Edward B. Payne struggled himself- after all, a minister was not a highly paid profession (he would be sickened at the wealth of today’s big church evangelists), and he had to retire from the ministry due to health reasons, plus reasons of changed ideology. Thereafter he made his living by lecturing and writing, neither of which made him a wealthy man. He worked long past normal retirement age, and his meager Civil War invalid pension of $6 per month granted in 1902 at age 55 likely made a huge difference in whether or not the rent could be paid.

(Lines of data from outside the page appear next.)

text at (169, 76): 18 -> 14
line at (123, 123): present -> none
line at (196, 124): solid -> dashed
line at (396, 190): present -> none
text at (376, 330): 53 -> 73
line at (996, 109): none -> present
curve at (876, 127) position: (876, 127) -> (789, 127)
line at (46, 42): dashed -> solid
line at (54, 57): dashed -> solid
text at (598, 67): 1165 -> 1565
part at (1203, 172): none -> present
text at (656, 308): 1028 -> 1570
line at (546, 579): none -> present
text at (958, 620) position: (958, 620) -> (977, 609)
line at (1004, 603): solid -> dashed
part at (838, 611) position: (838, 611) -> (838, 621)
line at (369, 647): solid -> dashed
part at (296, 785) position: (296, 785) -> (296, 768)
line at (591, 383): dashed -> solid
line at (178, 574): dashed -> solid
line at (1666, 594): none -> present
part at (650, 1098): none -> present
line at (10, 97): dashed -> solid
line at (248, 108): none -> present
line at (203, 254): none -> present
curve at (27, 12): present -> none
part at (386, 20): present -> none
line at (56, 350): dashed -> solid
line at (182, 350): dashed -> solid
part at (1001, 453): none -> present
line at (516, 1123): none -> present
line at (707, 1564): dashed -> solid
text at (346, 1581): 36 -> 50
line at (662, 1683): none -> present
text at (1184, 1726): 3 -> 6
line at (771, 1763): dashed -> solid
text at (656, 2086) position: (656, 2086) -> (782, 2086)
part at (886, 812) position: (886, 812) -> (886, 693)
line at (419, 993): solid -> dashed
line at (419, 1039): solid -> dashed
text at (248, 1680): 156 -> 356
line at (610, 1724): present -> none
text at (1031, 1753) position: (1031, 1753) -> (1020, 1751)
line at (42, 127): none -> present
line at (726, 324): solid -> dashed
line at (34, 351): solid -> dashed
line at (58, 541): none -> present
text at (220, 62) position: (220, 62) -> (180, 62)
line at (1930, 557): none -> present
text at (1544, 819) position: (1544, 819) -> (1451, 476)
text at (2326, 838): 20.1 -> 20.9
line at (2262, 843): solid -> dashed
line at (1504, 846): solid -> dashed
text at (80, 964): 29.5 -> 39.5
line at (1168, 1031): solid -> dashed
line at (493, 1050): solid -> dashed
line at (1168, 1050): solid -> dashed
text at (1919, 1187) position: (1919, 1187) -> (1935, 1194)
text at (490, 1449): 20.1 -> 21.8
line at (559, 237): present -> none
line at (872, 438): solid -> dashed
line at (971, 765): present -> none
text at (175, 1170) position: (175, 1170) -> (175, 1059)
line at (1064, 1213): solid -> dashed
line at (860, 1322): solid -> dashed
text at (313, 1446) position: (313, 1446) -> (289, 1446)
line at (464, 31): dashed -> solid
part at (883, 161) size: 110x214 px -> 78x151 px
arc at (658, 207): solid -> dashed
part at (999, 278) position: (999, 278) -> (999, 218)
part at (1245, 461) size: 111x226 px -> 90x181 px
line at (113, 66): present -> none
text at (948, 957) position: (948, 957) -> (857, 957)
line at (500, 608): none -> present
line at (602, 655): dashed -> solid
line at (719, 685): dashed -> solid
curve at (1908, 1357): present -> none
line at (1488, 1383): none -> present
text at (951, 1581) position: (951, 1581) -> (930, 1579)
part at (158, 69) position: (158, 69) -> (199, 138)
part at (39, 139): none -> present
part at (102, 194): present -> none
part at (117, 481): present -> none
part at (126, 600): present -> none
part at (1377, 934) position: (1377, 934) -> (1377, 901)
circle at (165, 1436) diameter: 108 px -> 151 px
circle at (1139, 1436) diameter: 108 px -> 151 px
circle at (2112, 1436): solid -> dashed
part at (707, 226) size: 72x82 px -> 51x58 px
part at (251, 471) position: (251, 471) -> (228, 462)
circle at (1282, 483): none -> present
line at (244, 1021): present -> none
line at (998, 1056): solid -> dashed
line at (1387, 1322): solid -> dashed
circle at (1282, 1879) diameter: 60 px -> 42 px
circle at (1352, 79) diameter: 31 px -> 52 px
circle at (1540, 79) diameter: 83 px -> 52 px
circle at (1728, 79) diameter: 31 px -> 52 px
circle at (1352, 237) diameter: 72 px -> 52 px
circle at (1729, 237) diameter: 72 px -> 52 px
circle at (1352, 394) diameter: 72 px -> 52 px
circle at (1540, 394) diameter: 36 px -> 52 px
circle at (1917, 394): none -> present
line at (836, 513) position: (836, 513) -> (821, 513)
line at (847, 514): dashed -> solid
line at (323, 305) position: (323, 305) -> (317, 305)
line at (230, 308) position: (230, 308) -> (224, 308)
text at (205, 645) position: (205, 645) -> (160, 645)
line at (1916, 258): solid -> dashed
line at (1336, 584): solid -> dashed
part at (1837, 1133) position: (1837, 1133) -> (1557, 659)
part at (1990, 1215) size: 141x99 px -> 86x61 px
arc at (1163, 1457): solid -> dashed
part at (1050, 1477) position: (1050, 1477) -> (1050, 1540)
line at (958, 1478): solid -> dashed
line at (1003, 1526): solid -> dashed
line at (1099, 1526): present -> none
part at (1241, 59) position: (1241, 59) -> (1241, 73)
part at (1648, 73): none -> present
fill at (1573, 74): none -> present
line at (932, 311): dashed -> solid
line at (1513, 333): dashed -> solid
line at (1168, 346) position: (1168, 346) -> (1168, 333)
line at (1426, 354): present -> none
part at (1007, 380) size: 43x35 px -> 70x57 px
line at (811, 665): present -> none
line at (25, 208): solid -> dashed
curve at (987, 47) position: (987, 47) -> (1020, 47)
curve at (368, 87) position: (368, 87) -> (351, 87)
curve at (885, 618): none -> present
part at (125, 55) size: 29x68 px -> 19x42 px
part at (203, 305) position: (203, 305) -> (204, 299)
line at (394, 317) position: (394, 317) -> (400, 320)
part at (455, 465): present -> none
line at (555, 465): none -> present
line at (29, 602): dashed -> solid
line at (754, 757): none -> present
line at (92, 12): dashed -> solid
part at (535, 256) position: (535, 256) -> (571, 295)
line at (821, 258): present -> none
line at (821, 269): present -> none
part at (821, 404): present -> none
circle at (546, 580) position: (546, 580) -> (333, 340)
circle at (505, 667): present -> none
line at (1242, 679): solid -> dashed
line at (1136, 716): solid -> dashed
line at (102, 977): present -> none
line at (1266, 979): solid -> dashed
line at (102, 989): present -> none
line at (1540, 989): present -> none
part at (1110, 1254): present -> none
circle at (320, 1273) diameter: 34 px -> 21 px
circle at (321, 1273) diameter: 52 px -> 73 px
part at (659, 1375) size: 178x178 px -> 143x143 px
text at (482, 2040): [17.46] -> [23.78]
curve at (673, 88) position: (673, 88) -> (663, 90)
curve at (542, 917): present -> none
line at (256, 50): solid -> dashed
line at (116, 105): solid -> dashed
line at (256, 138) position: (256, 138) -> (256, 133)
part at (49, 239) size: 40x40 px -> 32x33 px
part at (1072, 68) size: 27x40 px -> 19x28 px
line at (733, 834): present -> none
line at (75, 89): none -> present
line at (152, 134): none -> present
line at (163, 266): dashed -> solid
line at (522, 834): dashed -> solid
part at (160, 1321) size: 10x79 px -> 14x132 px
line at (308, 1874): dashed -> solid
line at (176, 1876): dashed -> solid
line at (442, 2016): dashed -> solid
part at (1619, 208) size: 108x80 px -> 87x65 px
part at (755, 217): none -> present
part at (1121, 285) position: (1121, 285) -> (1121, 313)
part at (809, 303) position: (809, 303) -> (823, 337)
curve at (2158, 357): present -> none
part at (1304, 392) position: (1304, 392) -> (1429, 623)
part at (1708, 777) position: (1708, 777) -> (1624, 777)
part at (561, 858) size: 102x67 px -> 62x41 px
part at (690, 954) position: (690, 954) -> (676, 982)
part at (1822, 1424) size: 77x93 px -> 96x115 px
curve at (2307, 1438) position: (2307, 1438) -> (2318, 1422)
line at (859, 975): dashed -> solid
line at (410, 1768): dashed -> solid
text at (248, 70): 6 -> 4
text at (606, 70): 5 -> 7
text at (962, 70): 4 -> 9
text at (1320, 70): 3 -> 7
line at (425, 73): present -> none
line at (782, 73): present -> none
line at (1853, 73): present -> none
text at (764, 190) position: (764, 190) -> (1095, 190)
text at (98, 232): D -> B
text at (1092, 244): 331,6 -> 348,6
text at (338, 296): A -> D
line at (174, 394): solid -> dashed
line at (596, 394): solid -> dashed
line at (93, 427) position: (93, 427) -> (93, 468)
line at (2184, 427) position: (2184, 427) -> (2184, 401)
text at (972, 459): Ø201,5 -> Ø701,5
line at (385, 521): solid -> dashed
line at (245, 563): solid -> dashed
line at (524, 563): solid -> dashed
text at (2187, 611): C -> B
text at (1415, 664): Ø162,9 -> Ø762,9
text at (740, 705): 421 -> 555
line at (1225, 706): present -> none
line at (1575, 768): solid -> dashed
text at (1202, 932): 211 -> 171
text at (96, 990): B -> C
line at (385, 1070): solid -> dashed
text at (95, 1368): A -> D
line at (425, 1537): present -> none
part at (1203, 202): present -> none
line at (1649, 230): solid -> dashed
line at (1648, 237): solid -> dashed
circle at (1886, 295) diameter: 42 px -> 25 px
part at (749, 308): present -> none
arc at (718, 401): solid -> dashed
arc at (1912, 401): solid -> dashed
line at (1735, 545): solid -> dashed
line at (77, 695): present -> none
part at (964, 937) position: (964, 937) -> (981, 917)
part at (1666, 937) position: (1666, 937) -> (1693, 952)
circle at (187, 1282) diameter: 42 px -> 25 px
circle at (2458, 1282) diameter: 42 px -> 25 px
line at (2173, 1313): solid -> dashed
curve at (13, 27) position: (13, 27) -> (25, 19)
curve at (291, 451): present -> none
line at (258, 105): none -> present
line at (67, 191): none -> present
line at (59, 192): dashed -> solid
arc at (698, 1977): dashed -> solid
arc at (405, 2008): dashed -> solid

“History repeats itself” as they say, and economy and society have their own repeated cycles. Edward B. Payne would most likely be saddened by the obstacles that we still face in our society, more than a century after the “Hoe Man” became famous, as well as infamous. In “the next world” or wherever he is, however, Edward probably would smile to know that his writings on the subject still matter, that scholars still read his work, and that his talented words still bring something to the conversation.
Notes, Sources, and References:
- Downwardly Mobile: The Changing Fortunes of American Realism, by Andrew Lawson, Oxford University Press, 2012, page 130.
- “The ‘Hoe Man’ On Trial”, The Arena, Vol. XXII, No. 1, July, 1899. pp. 17-24. https://archive.org/stream/ArenaMagazine-Volume22/189907-arena-volume22#page/n0/mode/2up
- “The Man with the Hoe,” Edward B. Payne, and Labor Day, Part 1. Published on HeritageRamblings.net on 1 September 2014.
- “The Man with the Hoe,” Edward B. Payne, and Labor Day, Part 2. Published on HeritageRamblings.net 4 September 2014.